Vielen Dank für den sehr aufschlussreichen Artikel. Leider gibt es in unserer “Demokratie” noch mehr Bereiche, bei den nur eine Wahrheit zulässig ist und jede offene Diskussion von vorne herein abgwürgt wird: Migration, Euro, EU, Klima, Energie, Identität, Islamisierung, Deindustrialisierung, Regierungsmedien, soziale Ausgrenzung politisch Andersdenkender usw. usw. Alles entscheidende Zukunftsthemen!

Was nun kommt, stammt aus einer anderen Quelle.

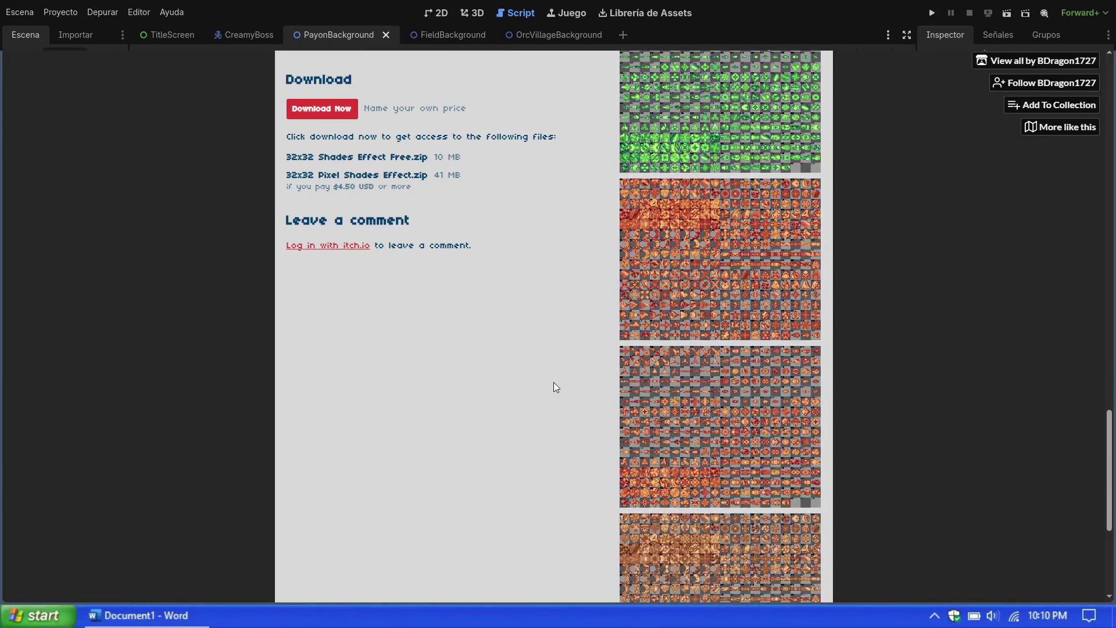
{"action": "scroll", "coordinate": [554, 382], "scroll_direction": "down", "scroll_amount": 5}
{"action": "scroll", "coordinate": [554, 382], "scroll_direction": "up", "scroll_amount": 12}
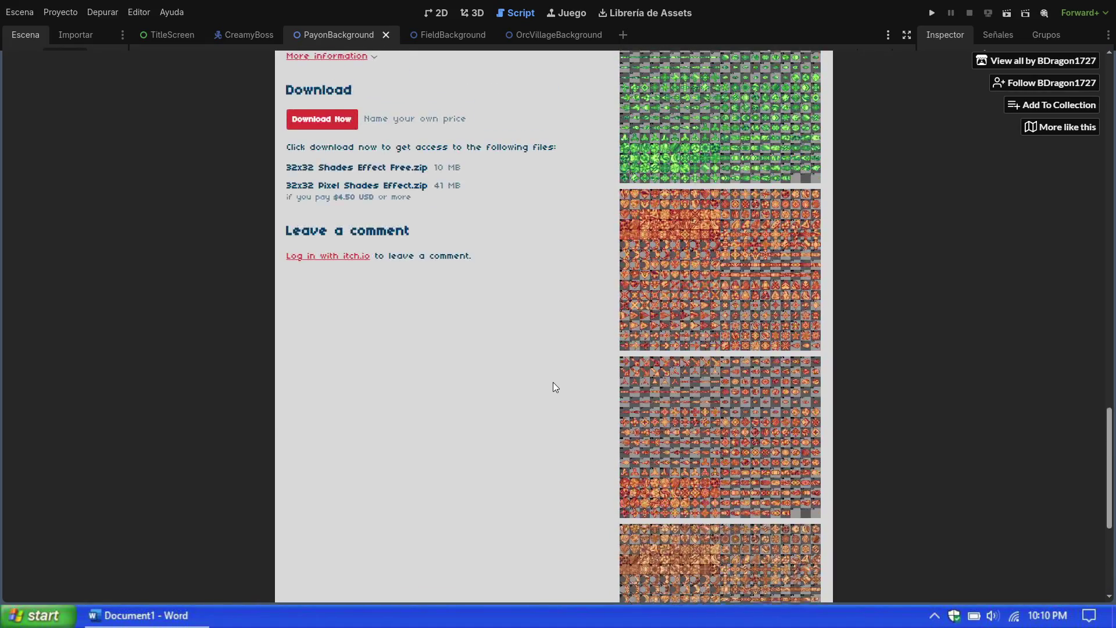
{"action": "scroll", "coordinate": [559, 431], "scroll_direction": "up", "scroll_amount": 15}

Bernhard Krug-Fischer / 07.05.2020

Sehr geehrter Herr Frank, ich warte gespannt auf Ihren letzten Beitrag „Warum das so ist, und was wir vor allem anderen ändern müssen, um solche Desaster in Zukunft zu vermeiden, darum geht es in dem nächsten und für mich abschließenden Corona-Beitrag hier auf der Achse des Guten. Es geht vor allem darum, wie die Demokratie es geschafft hat, ihre eigentliche Stärke, die offene Debatte, in eine Schwäche zu verwandeln.“ Darf ich schon mal eine Vermutung anstellen? Die Demokratie wird doch seit Jahren in Deutschland mit Füßen getreten. Spätestens seit 2015 ist das offensichtlich. Deutschland befindet sich auf den Weg in eine Diktatur. Da gibt es keine “Debatten”.  Das werden wir spätestens ab November spüren, wenn die nächste Influenza-Welle kommt, wo auch wieder Coronaviren mitmischen werden. Dann gibt es Convid-20,  ausgelöst von SARS-CoV-3, Weihnachten und Silvester fallen aus, weil der K-Wert dann über 1 liegt. Den Rest kennt man schon.

Justin Theim / 07.05.2020

Teil 2: Indikativ auch, dass Merkel ausflippte, als die MPs der Länder eigene Wege der Lockerung beschritten. Das bedroht natürlich Merkels Narrativ, dass wir erst “am Anfang der Krise” sind. Zeigt sich nämlich, dass in den Bundesländern mit den größten Lockerungen keine Erhöhung der Infektionszahlen zu registrieren ist, sondern eventuell sogar ein weiteres Absinken, dann ist ihre Lüge entlarvt. Merkel will aber den Ausnahmezustand möglichst lange aufrecht erhalten, denn sie hofft, damit für die BTW 2021 Honig saugen zu können. die Rufe nach ihrer 5. Amtszeit erschallten ja bereits. Deshalb auch die Notbremse einer “Obergrenze”, mit der sie den Ausnahmezustand jederzeit wieder herstellen kann, da braucht es nur einen Anruf bei Drosten oder Wieler, die liefern die passenden Zahlen dann schon. Mit dem Schutz der Bevölkerung hat das gar nichts zu tun. Alte politische Regel: wenn du betrügst, dann gestalte den Betrug so ungeheuerlich, dass niemand sich vorstellen kann, dass ein Betrüger so etwas wagen würde. Das Lügenmatriarchat läuft nun schon fast ein Jahrzehnt, mit Merkel im Driverseat: Abschaltung der AKWs nach Fukushima, Energiewende, Griechenland"rettung”, Migrationskrise, Klimakrise, und nun Corona! Wie lange wollen wir uns noch verar***** lassen?